It seems it was the controversial final series — that seemed to be more reviled than loved — that particularly affected Harington. The pre-shooting table reading of the final season shows him breaking down at what happens to his character, or what his character has to do in the final episode. The line between the character and him, between the Thrones world and his own, seems as one.
In the Variety article, Harington himself explained what happened when he shot his last day: “I took off the costume, and it felt like my skin was being peeled away. I was very emotional. It felt like someone was shedding me of something.” You can see video of the speech he makes at the end of his last filming day where he can barely speak but manages to say: “My heart is breaking. I love this show more than anything. It’s never been a job for me, it’s been my life… You’ve all been my family and I love you for it.”

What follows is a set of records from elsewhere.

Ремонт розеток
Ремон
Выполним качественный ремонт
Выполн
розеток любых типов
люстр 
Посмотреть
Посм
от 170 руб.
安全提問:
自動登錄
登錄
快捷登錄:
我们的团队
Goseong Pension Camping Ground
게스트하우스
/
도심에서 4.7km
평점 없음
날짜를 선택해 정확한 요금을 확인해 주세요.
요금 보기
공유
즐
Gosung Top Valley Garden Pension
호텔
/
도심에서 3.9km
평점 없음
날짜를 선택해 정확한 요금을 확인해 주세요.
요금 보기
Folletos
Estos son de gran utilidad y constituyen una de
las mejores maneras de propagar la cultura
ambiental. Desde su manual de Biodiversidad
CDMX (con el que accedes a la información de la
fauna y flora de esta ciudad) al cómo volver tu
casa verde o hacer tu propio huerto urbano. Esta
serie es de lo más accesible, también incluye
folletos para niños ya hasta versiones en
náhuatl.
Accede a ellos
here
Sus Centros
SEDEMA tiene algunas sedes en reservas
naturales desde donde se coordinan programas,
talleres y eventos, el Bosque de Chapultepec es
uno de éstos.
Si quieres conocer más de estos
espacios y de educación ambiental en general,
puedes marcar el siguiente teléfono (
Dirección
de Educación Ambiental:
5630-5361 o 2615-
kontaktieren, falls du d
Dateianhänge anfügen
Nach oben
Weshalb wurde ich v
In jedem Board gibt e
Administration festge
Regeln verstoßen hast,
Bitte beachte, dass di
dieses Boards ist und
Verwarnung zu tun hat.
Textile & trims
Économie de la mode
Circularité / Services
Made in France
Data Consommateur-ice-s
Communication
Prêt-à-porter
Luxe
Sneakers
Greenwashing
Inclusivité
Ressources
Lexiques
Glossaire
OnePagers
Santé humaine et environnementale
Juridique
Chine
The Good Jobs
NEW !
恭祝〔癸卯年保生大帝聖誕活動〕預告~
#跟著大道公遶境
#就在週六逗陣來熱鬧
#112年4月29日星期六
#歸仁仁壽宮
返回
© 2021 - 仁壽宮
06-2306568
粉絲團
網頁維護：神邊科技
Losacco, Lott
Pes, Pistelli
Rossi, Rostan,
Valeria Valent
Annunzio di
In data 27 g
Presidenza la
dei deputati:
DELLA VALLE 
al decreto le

The last point about the cast and crew of a set becoming his family is also key, especially over eight years of filming and often in very difficult locations, and often shooting explicitly violent and sexual scenes in a bleak fictional world. Clearly, the toll on the actors and crew is immense. The heartening thing about Harington’s experience is that he took a year off acting and even sought professional help for his mental health, and has now gone public about it. Perhaps some change can come into the industry as a result of his courage.
But I wonder if more can be done to help when actors are on set and are immersed in their characters and the world of their characters. And also, what about the transient nature of filming and how very intense relationships are made in a very artificial context and then suddenly everyone is separated? Each set usually has a nurse, so what about a set psychologist? A mental health professional on call for whatever distress arises, any past traumas reignited, how their sense of self is affected, or any other deeper mental well-being need, whether cast or crew.
Finally, when actors do seek help and are outed for doing so let’s not mock them and reduce their help-seeking. We know from our own experiences that our issues go much deeper, and how fragile our mental health can be.